Evidence to prove their hypothesis came from the following experiments:

a.  In vitro proliferation of, and IFNg production from mononuclear cells from naïve hamster spleens were higher for the Th1 cytokine inducing adjuvant CpG Oligodeoxynucleotide than the non-CpG oligodeoxynucleotide control and the crude somatic antigen, but lower than the assay positive control (stimulation with PAM and ionomycin) 72 hrs after incubation.

b. Hamsters that had been injected with CpG ODN alone or with crude somatic antigen or somatic antigen alone, had higher numbers of CD4+ T cells, higher amounts of IFNg and higher numbers of IFNg+ T helpers, than the negative controls, although the presence or absence of somatic antigen with the adjuvant had no bearing on the numbers of CD4+ cells.

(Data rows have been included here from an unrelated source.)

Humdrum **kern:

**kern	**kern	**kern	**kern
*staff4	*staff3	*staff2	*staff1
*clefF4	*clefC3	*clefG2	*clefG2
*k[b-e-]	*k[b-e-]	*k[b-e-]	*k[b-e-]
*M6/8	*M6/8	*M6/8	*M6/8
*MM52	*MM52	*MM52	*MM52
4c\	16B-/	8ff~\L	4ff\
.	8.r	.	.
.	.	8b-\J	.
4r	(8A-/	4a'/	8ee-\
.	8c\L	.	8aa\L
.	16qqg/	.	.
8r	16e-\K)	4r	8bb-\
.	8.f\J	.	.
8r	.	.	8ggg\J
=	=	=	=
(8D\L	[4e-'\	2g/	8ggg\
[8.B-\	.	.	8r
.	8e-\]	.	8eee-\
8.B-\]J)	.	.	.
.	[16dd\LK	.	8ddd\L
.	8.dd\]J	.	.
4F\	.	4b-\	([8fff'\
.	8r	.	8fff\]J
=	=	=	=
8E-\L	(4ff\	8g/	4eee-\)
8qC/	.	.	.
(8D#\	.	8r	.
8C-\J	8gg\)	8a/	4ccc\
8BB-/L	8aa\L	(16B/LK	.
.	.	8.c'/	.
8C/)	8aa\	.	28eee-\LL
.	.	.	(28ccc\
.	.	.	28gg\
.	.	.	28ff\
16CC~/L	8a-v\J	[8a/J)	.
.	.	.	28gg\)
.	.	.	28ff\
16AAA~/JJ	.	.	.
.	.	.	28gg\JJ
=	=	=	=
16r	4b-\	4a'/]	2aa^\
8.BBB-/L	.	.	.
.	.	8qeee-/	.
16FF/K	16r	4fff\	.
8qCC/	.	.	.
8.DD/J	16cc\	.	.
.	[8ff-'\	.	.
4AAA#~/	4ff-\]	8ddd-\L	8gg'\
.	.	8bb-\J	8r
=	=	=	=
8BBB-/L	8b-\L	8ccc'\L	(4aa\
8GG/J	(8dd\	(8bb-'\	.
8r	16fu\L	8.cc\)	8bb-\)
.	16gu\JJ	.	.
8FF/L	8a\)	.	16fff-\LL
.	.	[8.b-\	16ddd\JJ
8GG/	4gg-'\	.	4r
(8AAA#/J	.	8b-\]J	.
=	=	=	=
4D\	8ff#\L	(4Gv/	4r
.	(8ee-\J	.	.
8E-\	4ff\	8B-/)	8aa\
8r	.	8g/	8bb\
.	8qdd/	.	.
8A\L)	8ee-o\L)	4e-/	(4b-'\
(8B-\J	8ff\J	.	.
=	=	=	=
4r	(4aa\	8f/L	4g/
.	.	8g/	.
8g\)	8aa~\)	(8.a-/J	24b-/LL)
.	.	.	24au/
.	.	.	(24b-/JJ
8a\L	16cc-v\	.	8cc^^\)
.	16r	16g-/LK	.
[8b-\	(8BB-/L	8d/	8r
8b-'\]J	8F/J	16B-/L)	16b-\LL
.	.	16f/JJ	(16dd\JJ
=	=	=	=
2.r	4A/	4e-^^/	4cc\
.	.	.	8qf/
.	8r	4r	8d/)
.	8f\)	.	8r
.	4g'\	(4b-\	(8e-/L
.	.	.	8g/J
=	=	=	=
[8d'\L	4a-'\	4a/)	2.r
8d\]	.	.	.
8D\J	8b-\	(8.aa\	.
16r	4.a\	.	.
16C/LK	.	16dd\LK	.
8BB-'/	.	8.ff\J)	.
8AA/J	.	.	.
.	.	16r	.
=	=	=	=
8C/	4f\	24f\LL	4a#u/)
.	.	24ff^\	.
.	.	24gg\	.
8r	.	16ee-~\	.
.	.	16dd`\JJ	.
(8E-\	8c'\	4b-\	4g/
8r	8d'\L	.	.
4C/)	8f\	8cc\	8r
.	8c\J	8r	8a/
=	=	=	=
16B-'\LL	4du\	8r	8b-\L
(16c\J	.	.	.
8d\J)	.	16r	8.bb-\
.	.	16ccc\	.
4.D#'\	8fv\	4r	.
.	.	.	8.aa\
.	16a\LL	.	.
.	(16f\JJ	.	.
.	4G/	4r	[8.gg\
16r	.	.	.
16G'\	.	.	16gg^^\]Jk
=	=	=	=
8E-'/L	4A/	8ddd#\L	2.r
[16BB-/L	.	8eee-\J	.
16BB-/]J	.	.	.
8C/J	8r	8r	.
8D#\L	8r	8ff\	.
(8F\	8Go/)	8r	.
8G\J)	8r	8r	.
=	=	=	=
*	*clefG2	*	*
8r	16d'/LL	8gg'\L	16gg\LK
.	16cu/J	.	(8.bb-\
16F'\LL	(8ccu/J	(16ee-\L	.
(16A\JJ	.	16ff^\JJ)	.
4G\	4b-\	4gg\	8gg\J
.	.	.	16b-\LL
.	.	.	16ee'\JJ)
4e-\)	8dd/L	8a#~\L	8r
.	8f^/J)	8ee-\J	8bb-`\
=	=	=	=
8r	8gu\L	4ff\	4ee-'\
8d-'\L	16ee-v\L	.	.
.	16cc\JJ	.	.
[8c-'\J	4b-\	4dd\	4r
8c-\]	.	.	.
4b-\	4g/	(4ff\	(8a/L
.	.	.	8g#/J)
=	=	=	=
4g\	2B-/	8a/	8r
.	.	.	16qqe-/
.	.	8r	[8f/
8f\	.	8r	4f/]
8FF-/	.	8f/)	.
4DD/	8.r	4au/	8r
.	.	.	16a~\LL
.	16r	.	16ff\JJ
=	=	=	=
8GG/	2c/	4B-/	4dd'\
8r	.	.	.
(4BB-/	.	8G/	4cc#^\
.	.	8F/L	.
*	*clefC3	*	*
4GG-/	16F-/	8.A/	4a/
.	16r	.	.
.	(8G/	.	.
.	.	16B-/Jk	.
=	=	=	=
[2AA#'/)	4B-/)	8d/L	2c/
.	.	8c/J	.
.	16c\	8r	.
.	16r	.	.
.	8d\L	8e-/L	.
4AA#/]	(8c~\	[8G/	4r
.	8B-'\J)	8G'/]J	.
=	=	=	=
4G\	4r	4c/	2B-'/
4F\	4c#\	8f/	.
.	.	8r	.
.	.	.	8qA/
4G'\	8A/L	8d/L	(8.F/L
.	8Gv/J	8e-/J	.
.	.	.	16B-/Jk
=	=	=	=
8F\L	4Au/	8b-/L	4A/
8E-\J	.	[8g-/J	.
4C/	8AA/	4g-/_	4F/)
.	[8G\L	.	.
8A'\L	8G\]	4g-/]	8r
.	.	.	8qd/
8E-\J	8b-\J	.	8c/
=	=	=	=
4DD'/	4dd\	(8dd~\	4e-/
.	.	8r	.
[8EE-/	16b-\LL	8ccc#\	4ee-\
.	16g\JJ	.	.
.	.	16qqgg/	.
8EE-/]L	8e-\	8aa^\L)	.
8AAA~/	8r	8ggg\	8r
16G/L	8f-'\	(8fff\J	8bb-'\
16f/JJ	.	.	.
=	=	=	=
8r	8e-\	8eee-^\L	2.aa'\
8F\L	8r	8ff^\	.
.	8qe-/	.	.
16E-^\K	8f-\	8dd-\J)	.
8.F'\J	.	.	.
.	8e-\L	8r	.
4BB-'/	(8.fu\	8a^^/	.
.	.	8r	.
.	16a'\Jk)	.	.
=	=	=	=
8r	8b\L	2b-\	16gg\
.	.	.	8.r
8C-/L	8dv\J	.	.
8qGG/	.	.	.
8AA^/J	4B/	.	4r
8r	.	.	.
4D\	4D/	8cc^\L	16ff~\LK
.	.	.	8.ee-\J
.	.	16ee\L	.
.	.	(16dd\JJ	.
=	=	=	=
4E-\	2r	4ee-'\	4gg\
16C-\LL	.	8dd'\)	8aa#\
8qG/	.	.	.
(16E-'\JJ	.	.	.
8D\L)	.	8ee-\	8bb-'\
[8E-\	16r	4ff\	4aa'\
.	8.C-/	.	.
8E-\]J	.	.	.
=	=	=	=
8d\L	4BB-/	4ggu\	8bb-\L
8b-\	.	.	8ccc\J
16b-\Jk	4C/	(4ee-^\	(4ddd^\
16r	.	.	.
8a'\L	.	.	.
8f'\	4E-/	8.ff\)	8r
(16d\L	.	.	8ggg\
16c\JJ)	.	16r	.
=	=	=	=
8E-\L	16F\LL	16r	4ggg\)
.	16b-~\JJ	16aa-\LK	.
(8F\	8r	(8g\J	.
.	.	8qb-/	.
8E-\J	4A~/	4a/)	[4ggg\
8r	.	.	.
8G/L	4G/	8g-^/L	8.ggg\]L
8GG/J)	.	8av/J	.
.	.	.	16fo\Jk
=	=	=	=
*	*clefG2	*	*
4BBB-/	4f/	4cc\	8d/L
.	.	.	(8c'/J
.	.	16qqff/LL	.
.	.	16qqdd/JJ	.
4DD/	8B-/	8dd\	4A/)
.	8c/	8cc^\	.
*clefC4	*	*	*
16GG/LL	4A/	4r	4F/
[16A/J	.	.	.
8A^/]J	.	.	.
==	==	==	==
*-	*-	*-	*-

c. Despite the adjuvant only animals exhibiting robust Th1 responses, number of adult worms recovered from the hamsters was reduced only when the adjuvant was combined with the crude somatic antigen, and this reduction was not statistically significant. However, there were fewer adult worms in animals that received that adjuvant and adjuvant + antigen compared to PBS injected control animals.

The paper is also significant in that the authors used mAbs directed against murine IFNg to cross detect IFNg in hamsters (both IFNg proteins have 56% identity in their primary structures). Also, CpG ODN which acts through TLR 9 in mice to stimulate innate immune cells was able to act on TLR 9 of hamsters, which is expected given the idea of conservation of TLRs across phyla, and the fact that both animals are rodents, and hence closely related.

Thus, the authors sort of show that a Th1 response is protective, as it apparently is in Schistosoma mansoni infections. However, we get into the semantics of what "protection" actually means. My expectation at the beginning of my reading was that the authors meant protection against reinfection, since the Th1 clearly was an acute phase response. For reasons unclear, the conclusion is that a Th1 response causes protection in the acute phase of the disease, with "protection"being defined as a reduction in the number of adult parasites. However from a disease perspective, no histopathology was done to show that the insult to the liver was any different because of the response. Also, it was not shown in any way that the increase in IFNg+ T helpers were specific to the trematodes and were not just randomly activated T helpers found in blood that had little to no impact on the adult trematodes in the liver. The role of other non- Th1 based responses must have also been considered, to explain the reduction in adult parasite numbers.

Kaewraemruaen C, Sermswan RW, Wongratanacheewin S. CpG oligodeoxynucleotides with crude parasite antigens reduce worm recovery in Opisthorchis viverrini infected hamsters. Acta Trop 2016;164:395-401.